── Aangeleverde gegevens

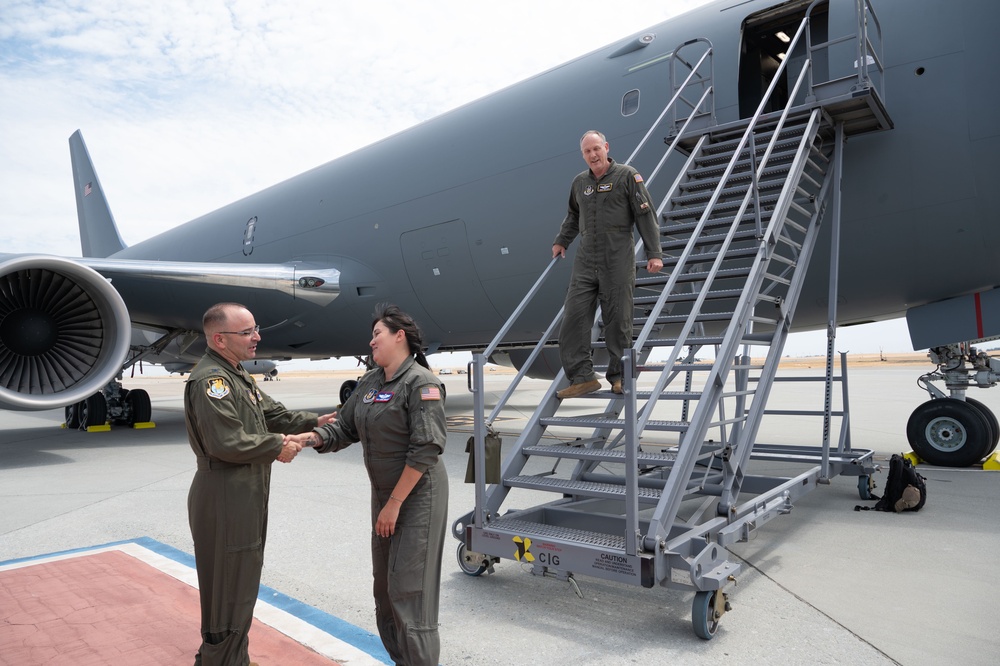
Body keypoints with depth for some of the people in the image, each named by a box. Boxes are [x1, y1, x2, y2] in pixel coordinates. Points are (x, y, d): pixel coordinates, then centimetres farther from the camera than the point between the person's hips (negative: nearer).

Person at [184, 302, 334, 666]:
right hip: (225, 500, -11)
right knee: (228, 590, 2)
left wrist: (313, 422, 6)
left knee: (243, 582, 21)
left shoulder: (239, 375, 15)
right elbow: (227, 441, -27)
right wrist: (277, 446, -15)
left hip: (247, 496, 11)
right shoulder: (209, 379, -19)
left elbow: (272, 413, 18)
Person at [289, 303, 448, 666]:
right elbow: (345, 428, 10)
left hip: (418, 494, -8)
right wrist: (309, 438, -9)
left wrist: (395, 503, -19)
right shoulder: (370, 382, 7)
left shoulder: (421, 383, -17)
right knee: (384, 585, 16)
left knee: (409, 587, -3)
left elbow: (426, 449, -22)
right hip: (384, 492, 8)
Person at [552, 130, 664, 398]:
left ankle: (619, 376, 12)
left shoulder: (627, 176, 1)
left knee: (618, 320, -1)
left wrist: (654, 253, -9)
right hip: (586, 260, 5)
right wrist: (561, 242, 30)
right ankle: (582, 377, -1)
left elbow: (645, 216, -3)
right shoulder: (580, 182, 16)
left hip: (618, 259, -4)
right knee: (574, 316, -5)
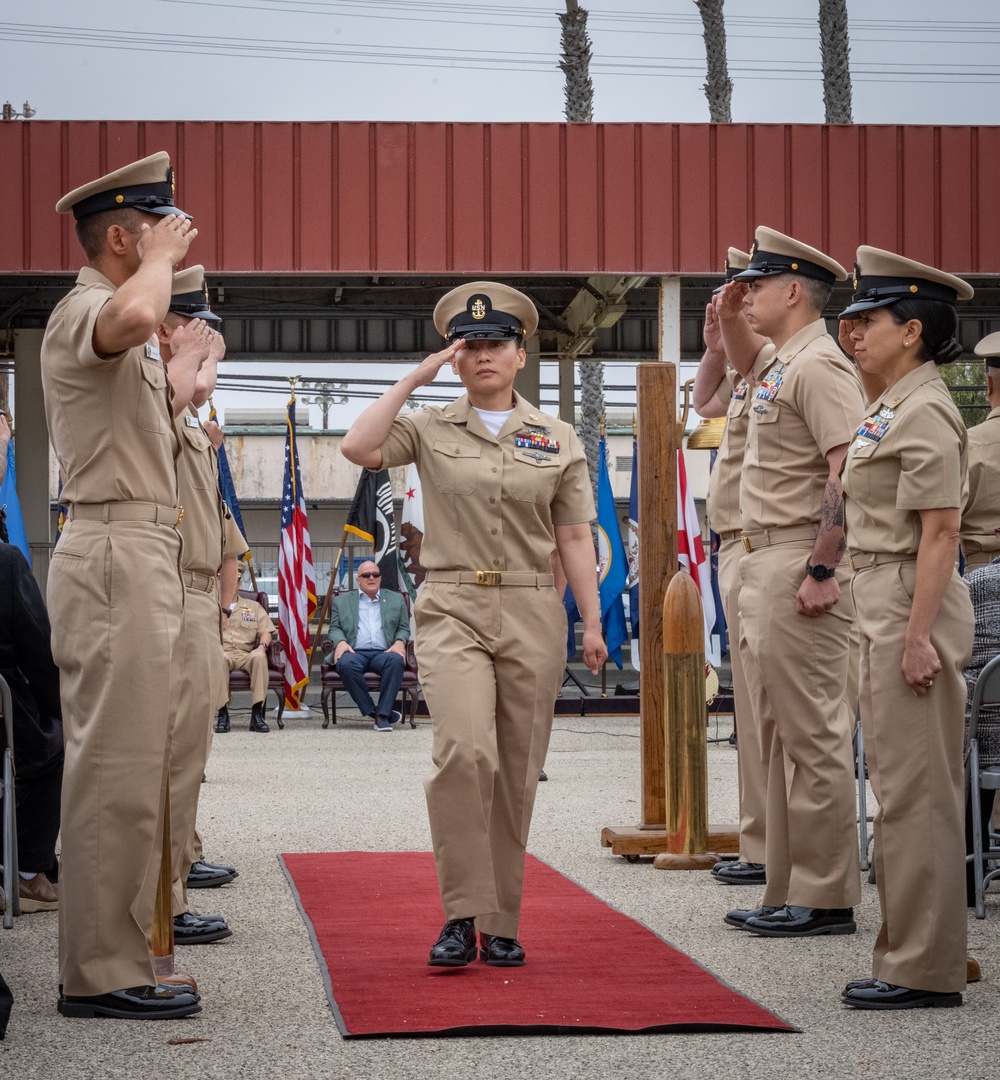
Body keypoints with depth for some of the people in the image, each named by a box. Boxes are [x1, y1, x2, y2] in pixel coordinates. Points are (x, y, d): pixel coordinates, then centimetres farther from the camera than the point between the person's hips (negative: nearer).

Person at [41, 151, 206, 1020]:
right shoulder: (81, 311, -10)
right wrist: (161, 257, -19)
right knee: (118, 769, -11)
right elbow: (135, 316, -35)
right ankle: (101, 972, -9)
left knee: (126, 766, 13)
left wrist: (182, 369, 39)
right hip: (117, 555, -11)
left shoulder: (116, 334, 23)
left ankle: (109, 955, 20)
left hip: (141, 557, 11)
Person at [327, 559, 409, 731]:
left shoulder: (396, 599, 23)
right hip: (355, 652, 0)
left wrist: (399, 642, -4)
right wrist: (340, 642, -8)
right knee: (347, 664, -38)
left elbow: (403, 628, 19)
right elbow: (335, 628, 15)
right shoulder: (342, 601, 22)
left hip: (383, 652, 1)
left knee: (396, 660, -36)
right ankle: (371, 712, -26)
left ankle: (383, 715, -31)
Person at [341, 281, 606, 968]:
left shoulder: (559, 441, 10)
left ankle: (501, 926, 13)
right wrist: (413, 379, -5)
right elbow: (359, 448, -11)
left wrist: (594, 623, 2)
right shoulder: (430, 430, 7)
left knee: (517, 771, 4)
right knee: (465, 749, -22)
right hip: (452, 610, -2)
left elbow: (574, 539, 9)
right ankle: (462, 917, -15)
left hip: (533, 615, 2)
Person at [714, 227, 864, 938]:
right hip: (764, 564, 11)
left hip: (801, 569, -11)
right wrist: (731, 318, 24)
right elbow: (744, 366, 43)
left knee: (814, 738, -7)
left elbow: (848, 473, -23)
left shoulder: (820, 366, -14)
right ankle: (789, 891, 19)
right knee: (779, 739, 13)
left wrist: (822, 571, -25)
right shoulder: (782, 366, 17)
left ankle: (827, 899, -3)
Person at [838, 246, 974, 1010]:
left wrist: (918, 636, -23)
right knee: (903, 790, 14)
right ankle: (911, 956, 22)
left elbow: (941, 531, -20)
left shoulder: (924, 413, -15)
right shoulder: (891, 409, 16)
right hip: (883, 606, 11)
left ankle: (926, 972, 0)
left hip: (912, 608, -11)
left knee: (916, 792, -6)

────

Jouw opdracht
Kun je het stuk van de items vanaf het begin tot en met de regel met "right hip: (225, 500, -11)" opmaken als Markdown-tabel met de kolommen Nr en Regel? Laat lege regels en de afbeeldingen weg.

Uitgevoerde opdracht
| Nr | Regel |
|---|---|
| 1 | Body keypoints with depth for some of the people in the image, each named by a box. Boxes are [x1, y1, x2, y2] in pixel coordinates. Points are (x, y, d): pixel coordinates, then centimetres farther from the camera than the point between the person's hips (negative: nearer). |
| 2 | Person at [184, 302, 334, 666]: |
| 3 | right hip: (225, 500, -11) |